Kürdlerin bu dönemdeki mücadelesi, Batılı Emperyalist Güçler, Osmanlı Devleti, Rusya ve İttihat-Terakki bakiyesi Türk Milliyetçi Hareketi gibi güçlü yapıların karşısında zayıf kaldı. Kürdler, bu dönemde ne olup bittiğini ya anlayamadılar ya da yanlış anladılar; yanıldılar, yanıltıldılar…

Birinci Dünya Savaşı sonrasındaki süreçte, Çarlık Rusya’nın mirasçısı Bolşevikler ve Ortadoğu’nun jandarması Büyük Britanya devletlerinin çıkarları; Osmanlı mirasçısı Türkiye Devleti’nin çıkarlarıyla çakışınca Kürdler konjonktürün, yeni oluşan statükonun kurbanı oldular.  İngiltere, Fransa ve Türkiye’nin, bu süreçte ortaklaşa çizdikleri; Hakkâri’den Akdeniz’e uzanan dokuz yüz kilometrelik devlet sınırları, boydan boya Kürdleri, Kürdistan’ı bölen sınırlar oldu.

Arap şeyhlerinin İngiliz ve Fransızlarla, Türk milliyetçilerinin Rusya ile hatta İngilizlerle işbirliği yaptığı bu dönemde, Kürdler güneyde Şeyh Mahmud Berzenci önderliğinde İngilizlere karşı amansız bir savaş verdiler. Aynı dönemde Doğu Kürdistan’da Smail Ağa Şikakî (SİMKO) önderliğinde İran monarşisine karşı da bir Kürd direnmesi vardı. Kafkaslardaki azınlık Kürdler de Rusya’nın güçlü pençesi altındaydılar.

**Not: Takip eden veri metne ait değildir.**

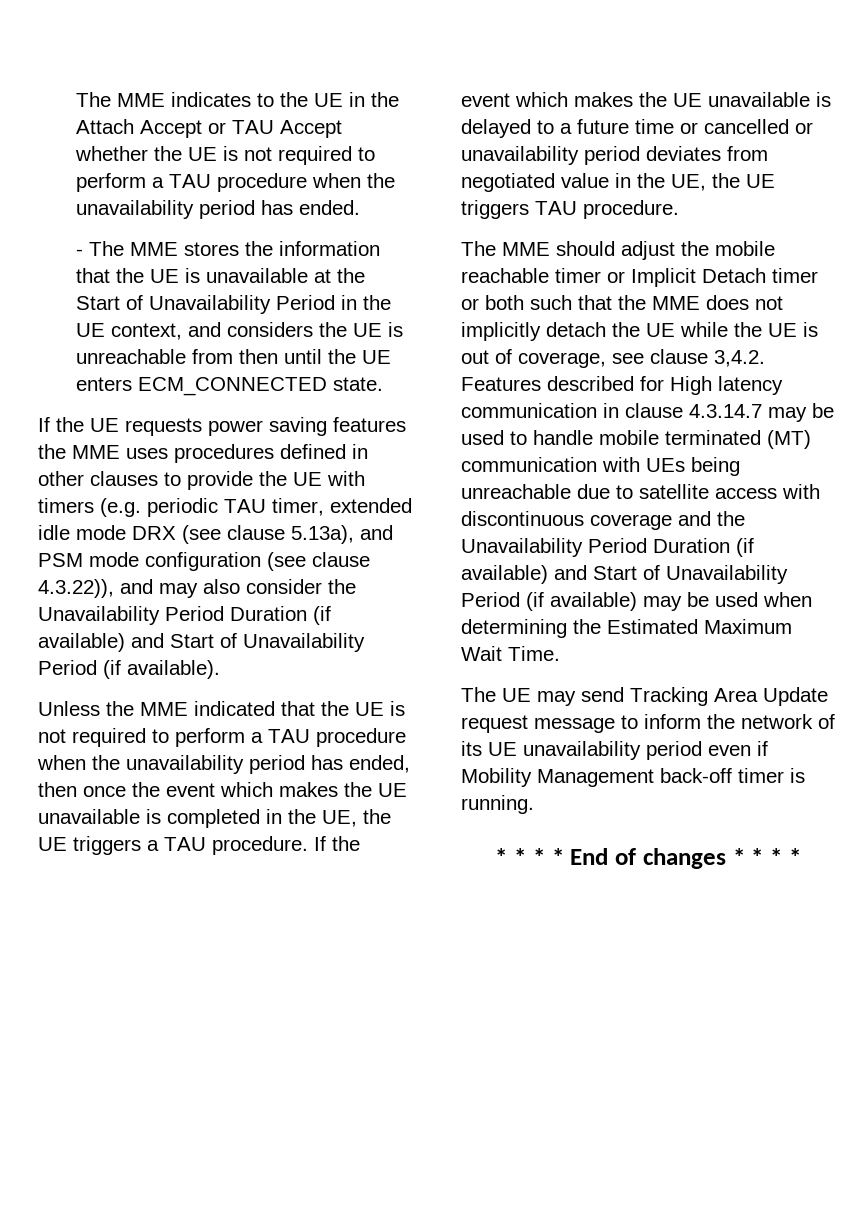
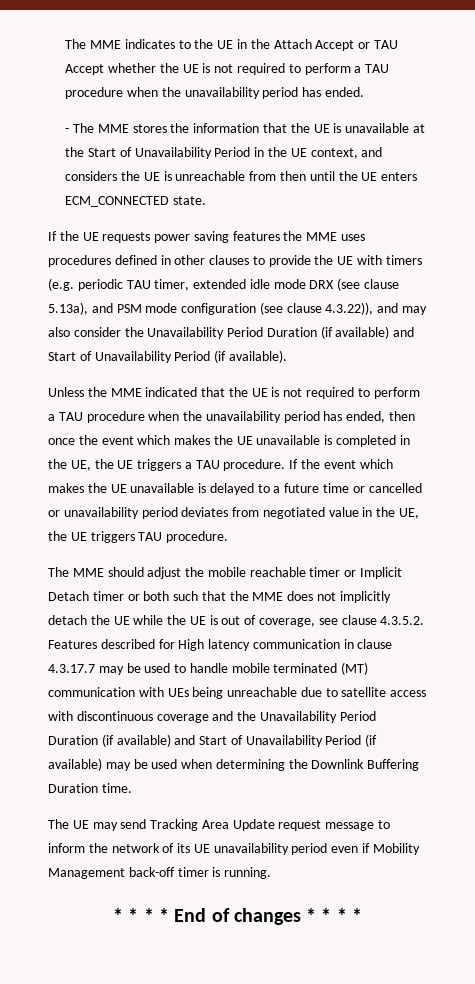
[714,350,765,367] 3,4.2. -> [380,616,425,625] 4.3.5.2.
[689,404,762,418] 4.3.14.7 -> [48,664,95,673] 4.3.17.7
[607,619,792,634] [461,646,560,661] Estimated Maximum Wait Time. -> [311,759,420,771] [48,783,132,793] Downlink Buffering Duration time.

Bu sürecin finalinde imzalanan Lozan Antlaşması’yla, Türk halkının çoğunluk hâlinde yaşadığı toprakların tamamı, Kürd halkının çoğunluk hâlinde yaşadığı toprakların büyük kısmı Türkiye’nin sınırları içinde kaldı. Bugün, bu sınırın altında ve üstünde var olan yangının, Ortadoğu’da bitmeyen trajedilerin ana sebebi, yapay Filistin meselesinden çok bu sınırlardır. Bölgede yüz yıldır bitmeyen acılar, o dönemdeki haksız ve yanlış kararlardan kaynaklanmaktadır.

 

Kürd ulusal hakları söz konusu olunca hep emperyalizm teorileri gündeme getirilip, Kürdlerin emperyalistlerle işbirliği yaptığı iddia edilir. Başbakan İsmet İnönü biz bulamadık dese de Türk devlet yöneticileri, aydınları, tarih yazıcıları, Kürd ulusal mücadelesinde hep İngiliz parmağı aradılar. O süreçte, herkes bir şekilde emperyalistlerle işbirliği yaparken bunu yapmayan/yapamayan sadece Kürdlerdir. Osmanlı İmparatorluğu mirası üzerinde, Bolşevik Rusya, Büyük Britanya, Fransa gibi güçlerle ilişkiler geliştirerek yeni bir devlet oluşturan Türk ulusal hareketini, antiemperyalist; bölünen, hiçbir ulusal statüye kavuşamayan Kürdleri, emperyalizm işbirlikçisi göstermek, büyük bir çelişki ve saptırmadır. Kürdistan’ı bölen esas olarak emperyalistler değil mi? Emperyalistlerin büyük patronu İngiltere isteseydi Türkiye gibi Kürdistan da kurulmaz mıydı?..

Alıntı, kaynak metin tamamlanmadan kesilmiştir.